Data shown: Begin

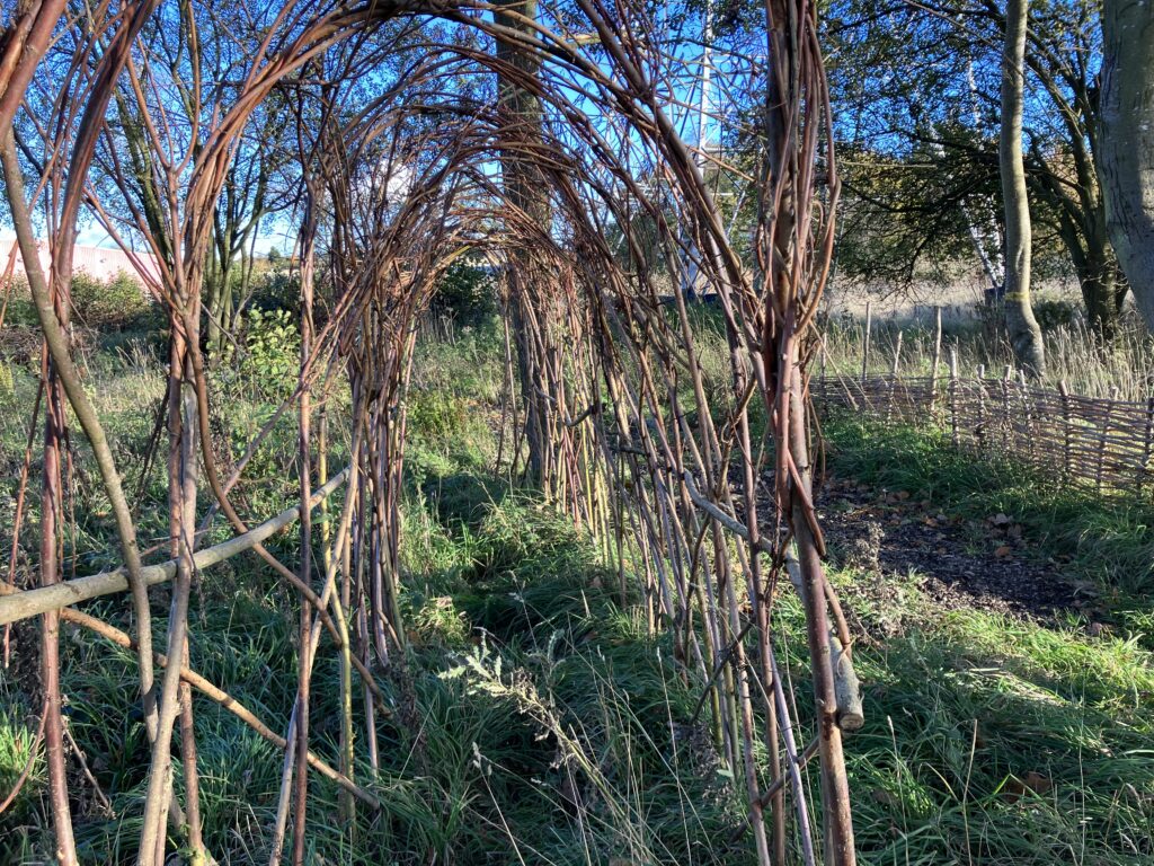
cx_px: 577
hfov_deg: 63.4
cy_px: 433
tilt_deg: -7.9
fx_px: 933
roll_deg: +1.7
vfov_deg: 49.7
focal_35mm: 28
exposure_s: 1/121
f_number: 1.8
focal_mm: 3.99
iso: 20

Data shown: End

**Problem requirements**
Apart from the images, every line above needs to be printed again exactly.

**Written solution**
cx_px: 577
hfov_deg: 63.4
cy_px: 433
tilt_deg: -7.9
fx_px: 933
roll_deg: +1.7
vfov_deg: 49.7
focal_35mm: 28
exposure_s: 1/121
f_number: 1.8
focal_mm: 3.99
iso: 20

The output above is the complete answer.